**EXCERPT PROVIDED**
Alberto Cairo’s massive open online course on information graphics and data visualization is providing 2,000 data geeks from all over the world with ample inspiration to create interactive dashboards about interesting topics. This week’s challenge is to redesign The Guardian’s DataBlog (of which I am a huge fan) post about US state unemployment.

Here is my submission (posted from 30,000 feet somewhere over New Mexico):

Breaking it down:

  • Title: A little tribute to Hemingway, what can I say?
  • Lead-in: Calling attention to the recent elections, and how state unemployment correlated with votes for Obama. Also inviting the reader to explore other correlations – urbanization and education. GDP could also be added here.
  • Filters & Highlights: This viz uses a drop down to filter the data to one particular region, a map to highlight a particular state (minus Alaska and Hawaii – a definite limitation), and a legend to highlight a region. Clicking on the bubble also highlights the corresponding state in the other views. These interactions are designed to be as intuitive as possible.

**TASK 1**
Copy the dashboard redesign post word for word, from "Alberto Cairo’s massive" up to and including "be added here.".
**TASK 2**
Carry on writing the dashboard redesign post, picking up right after its final sentence.

**DATASET RECORDS**
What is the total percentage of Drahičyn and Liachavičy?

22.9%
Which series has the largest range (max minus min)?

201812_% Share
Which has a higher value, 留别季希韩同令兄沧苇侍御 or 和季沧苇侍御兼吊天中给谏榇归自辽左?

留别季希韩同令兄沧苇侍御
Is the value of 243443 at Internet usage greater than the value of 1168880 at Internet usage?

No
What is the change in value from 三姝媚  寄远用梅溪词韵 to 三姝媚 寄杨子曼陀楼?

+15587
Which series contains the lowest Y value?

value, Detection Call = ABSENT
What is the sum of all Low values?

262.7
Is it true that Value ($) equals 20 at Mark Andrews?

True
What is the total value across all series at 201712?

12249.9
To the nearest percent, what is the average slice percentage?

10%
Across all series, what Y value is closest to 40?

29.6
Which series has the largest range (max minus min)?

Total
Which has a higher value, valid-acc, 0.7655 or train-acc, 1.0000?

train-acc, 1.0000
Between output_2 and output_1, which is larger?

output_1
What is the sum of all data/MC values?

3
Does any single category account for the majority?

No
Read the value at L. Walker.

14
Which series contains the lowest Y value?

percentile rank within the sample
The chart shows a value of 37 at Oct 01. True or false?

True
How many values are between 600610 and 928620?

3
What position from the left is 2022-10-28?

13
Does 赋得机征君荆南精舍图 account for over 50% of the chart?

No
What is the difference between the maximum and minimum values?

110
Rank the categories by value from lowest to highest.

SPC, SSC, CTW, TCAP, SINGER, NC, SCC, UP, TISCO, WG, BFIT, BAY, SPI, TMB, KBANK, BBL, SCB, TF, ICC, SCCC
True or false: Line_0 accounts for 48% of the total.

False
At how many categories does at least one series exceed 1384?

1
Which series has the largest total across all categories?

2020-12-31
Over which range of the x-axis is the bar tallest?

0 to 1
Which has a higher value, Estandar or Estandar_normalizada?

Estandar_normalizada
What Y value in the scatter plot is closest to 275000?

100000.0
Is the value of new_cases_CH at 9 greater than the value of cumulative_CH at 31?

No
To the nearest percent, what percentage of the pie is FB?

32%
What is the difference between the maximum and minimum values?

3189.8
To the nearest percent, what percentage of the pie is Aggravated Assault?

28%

**ANSWER SPACE 1**
Alberto Cairo’s massive open online course on information graphics and data visualization is providing 2,000 data geeks from all over the world with ample inspiration to create interactive dashboards about interesting topics. This week’s challenge is to redesign The Guardian’s DataBlog (of which I am a huge fan) post about US state unemployment.

Here is my submission (posted from 30,000 feet somewhere over New Mexico):

Breaking it down:

  • Title: A little tribute to Hemingway, what can I say?
  • Lead-in: Calling attention to the recent elections, and how state unemployment correlated with votes for Obama. Also inviting the reader to explore other correlations – urbanization and education. GDP could also be added here.

**ANSWER SPACE 2**
The Correlations:

  • Votes for Obama – States with higher jobless rates didn’t punish the Obama administration for their unemployment woes – rather, they voted for Obama in higher than average percentages.
  • Urbanization – the greater the percentage of a state’s population that lives in urban areas, the higher the unemployment rate, in general. It wasn’t immediately clear to me that this would be the case. I have heard of plenty of employment struggles in rural areas of the country. It seems rural areas are below average in terms of unemployment.
  • Education levels – The more a state’s population is educated, the lower the unemployment rates, though these correlations are somewhat weaker. This seems more-or-less self evident and unsurprising.

Some possible improvements to the project:

  1. Correlation Coefficients: I’d prefer to show R-squared values for these scatterplots – something I’d like to see Tableau add to future versions.  Eye-balling the strength of the correlation is one thing. Seeing the exact “goodness-of-fit” is quite another.
  2. Bubble size legend: there really wasn’t a convenient place to put the legend showing population levels associated with bubble sizes, so I left out the legend and added a note to the lead-in paragraph. Not ideal, but it was better than the alternative, in my view – a large legend that shrunk the size of the more important views.

Thanks for stopping by. As always, your comments, questions, suggestions & criticism are more than welcomed!